As if we didn’t have enough to worry about with the WuFlu…African Swine Flu is now running rampant through North Korea, with South Hwanghae Province and North Hamgyong Province hardest hit. Daily NK, probably the most authoritative source on all things North Korean, details not just this outbreak, but tosses in this gem:
Daily NK reported last week that some 6,000 ducks, geese, pigs, goats and sheep died of infectious diseases at a livestock complex in Kangwon Province.
Eastern and Northern Europe had a similar issue in 2007, and gave us a foretaste of the problem with ASF in North Korea–the countries involved (former Soviet vassals and Iran) were not completely destroying all infected and suspect livestock. Instead, between the military supply system and graft-motivated sellers, some portion of the infected meat entered the human supply system. From there, the scraps and leftovers are fed to, you guessed it, pigs, keeping the infectious cycle going.
Eastern and Northern Europe isn’t exactly starving, nothing like how North Korea is. Imagine the pressure on your poor livestock farmer in Kim-land. Some government honcho descends from Pyongyang and tells you to kill your herd and burn them. You’ve had a nutritious meal of grass and bark soup that morning, and now you have to destroy the only asset you have.

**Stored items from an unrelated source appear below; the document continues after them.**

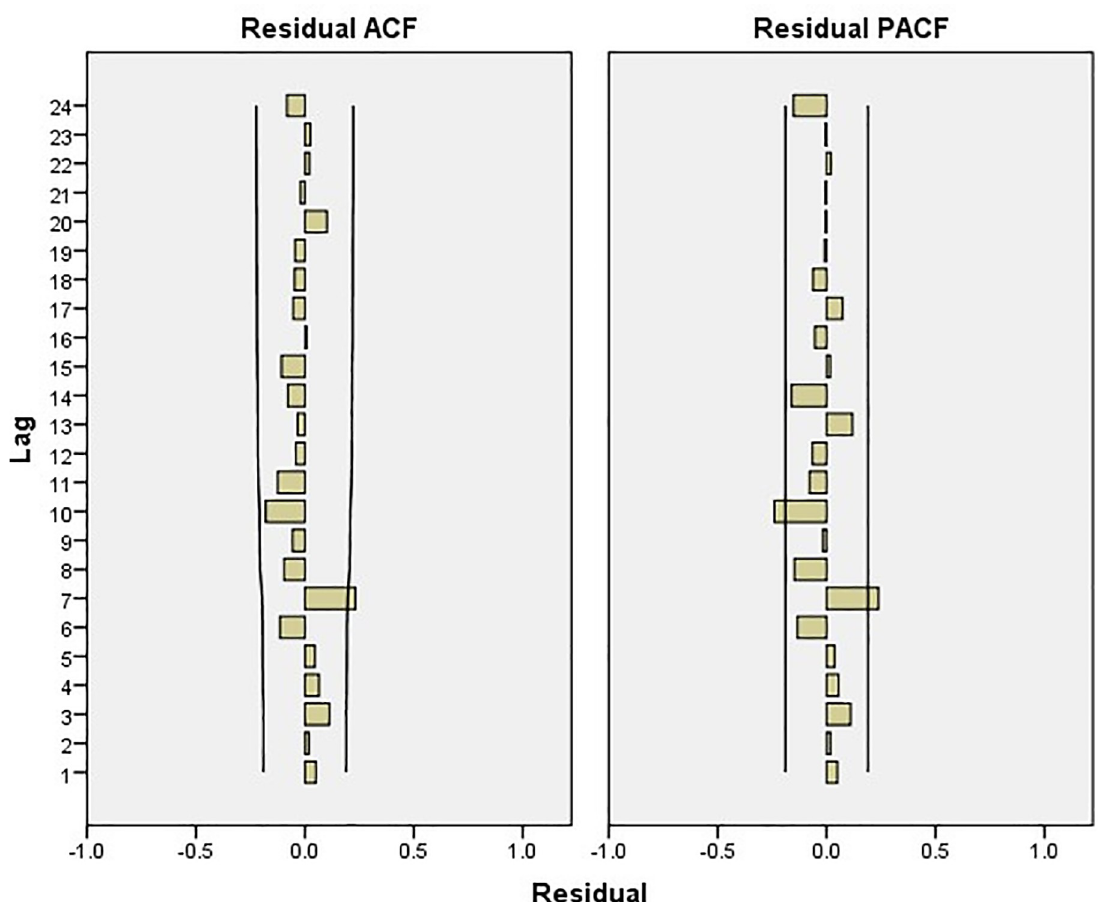
Fig 7. Stationarity analysis using first-order difference for the HFRS incidence data. The ACF and PACF values for HFRS incidence after seasonal difference adjustment for each lag.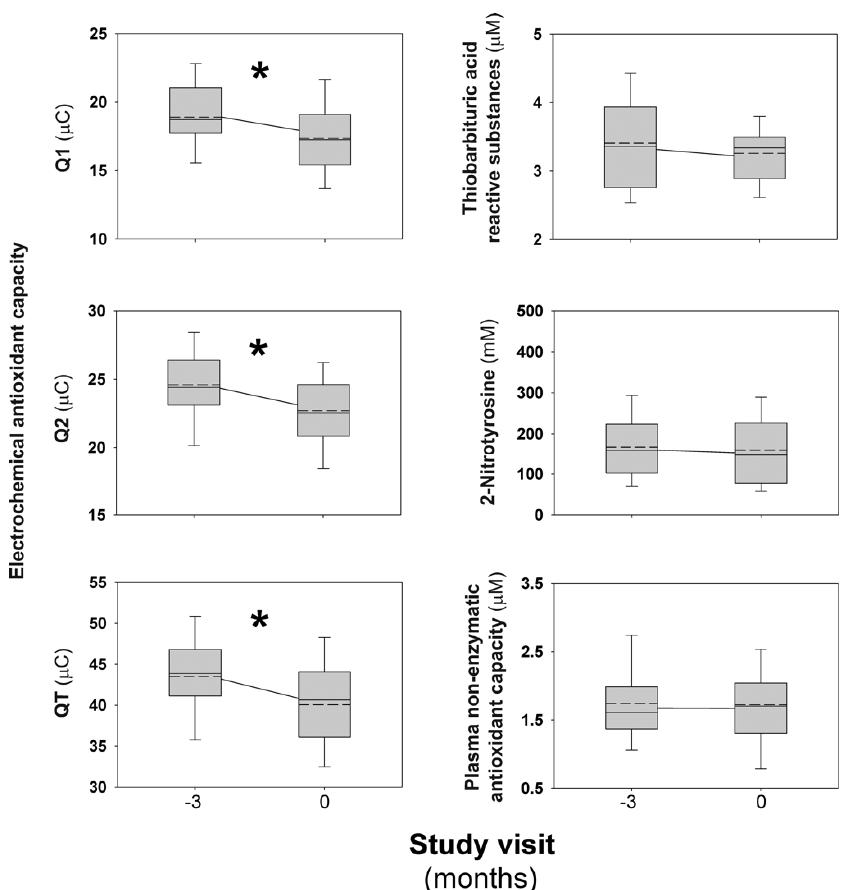
Figure 2. Short-term effects of combined oral contraceptive on oxidative stress biomarkers. The box indicates the 25th and 75th percentiles, the solid and short dashed lines within the box mark the median and mean, respectively. Whiskers below and above the box indicate the 10th and 90th percentiles. * Statistically significant change in mean values from month -3 to 0. Table 1. Baseline characteristics and fasting plasma redox status of the patients with functional hy- perandrogenism (PCOS or idiopathic hyperandrogenism) randomized to treatment with a com- bined oral contraceptive pill plus scheduled phlebotomies (experimental arm) or to COC plus ob- servation (control arm).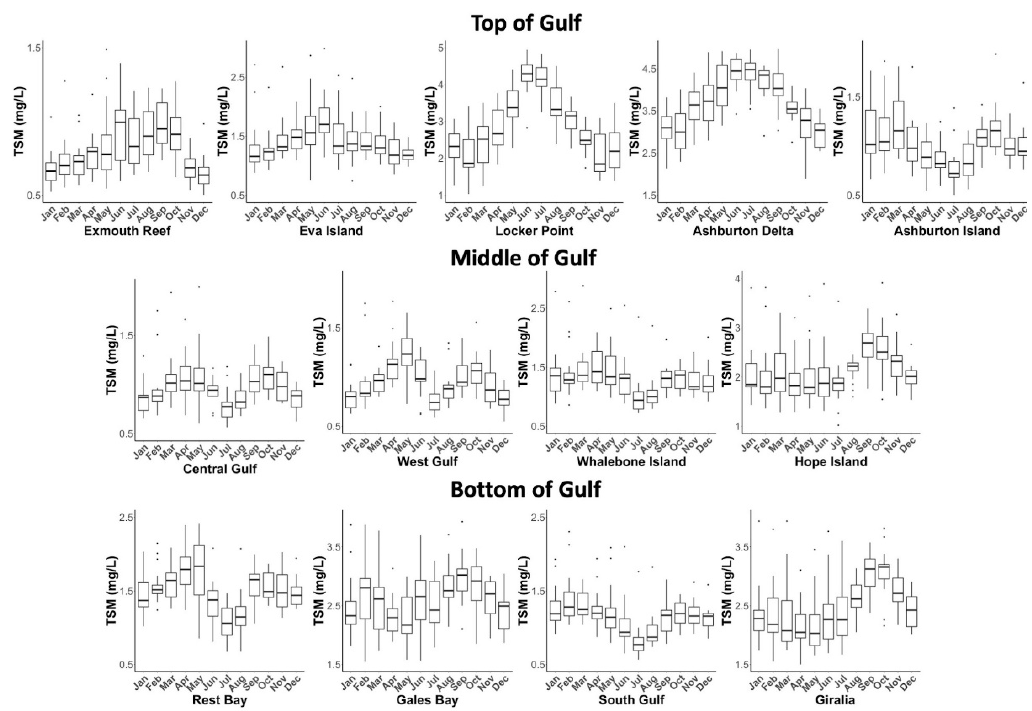
Figure 5. Monthly differences in average turbidity (TSM mg/L) from 13 different locations in the Exmouth Gulf 2002–2020. Spectral analysis of daily TSM supports the observed seasonal turbidity trends. For example, those sites experiencing a single winter TSM peak return a very strong spectral frequency of 360 days while sites that experience autumn and spring peaks returned a spectral analyses frequency spike at 180 days. Sites located in the southern Gulf, including Giralia, Hope Island, Gales and Rest Bay were also found to exhibit a spectral frequency spike at 14 days, coinciding with the spring–neap tidal period (Figure 6).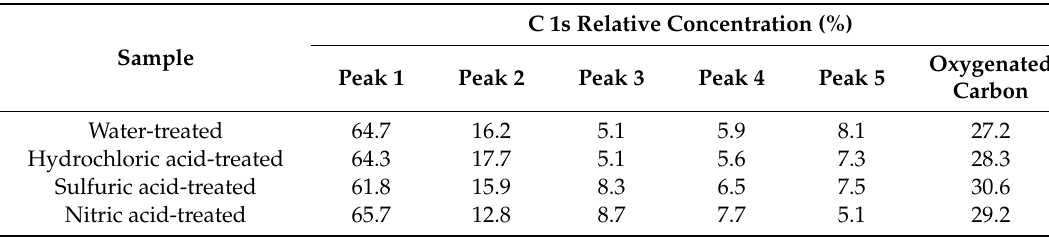
Table 4. Relative concentration of different groups in C 1s peak.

How easy would it be to sell it off to the corrupt army regiment in the next town?
At the moment, humans are safe from ASF. But the virus that causes this is similar to the poxvirus family, and the target cells for infection are the same ones that other viral hemorrhagic fevers target. For domesticated pigs, the disease this virus causes is very similar in symptoms and timing as Ebola is in humans (although they are from different virus families). But this virus only emerged about 300 years ago, and there’s no reason why it won’t mutate to hang out in humans.
North Korea is perhaps one of the worst places to have a plague like African Swine Flu. Agriculture is primitive, the population is so malnourished they’ll eat anything regardless of its condition. Farming practices are from the 17th century. For instance, human waste is spread on crops for fertilizer, despite all of the diseases and parasites known to be transmitted in this manner. I would not be surprised to find an emerging hemorrhagic fever coming out of North Korea in the next ten years. You shouldn’t be, either.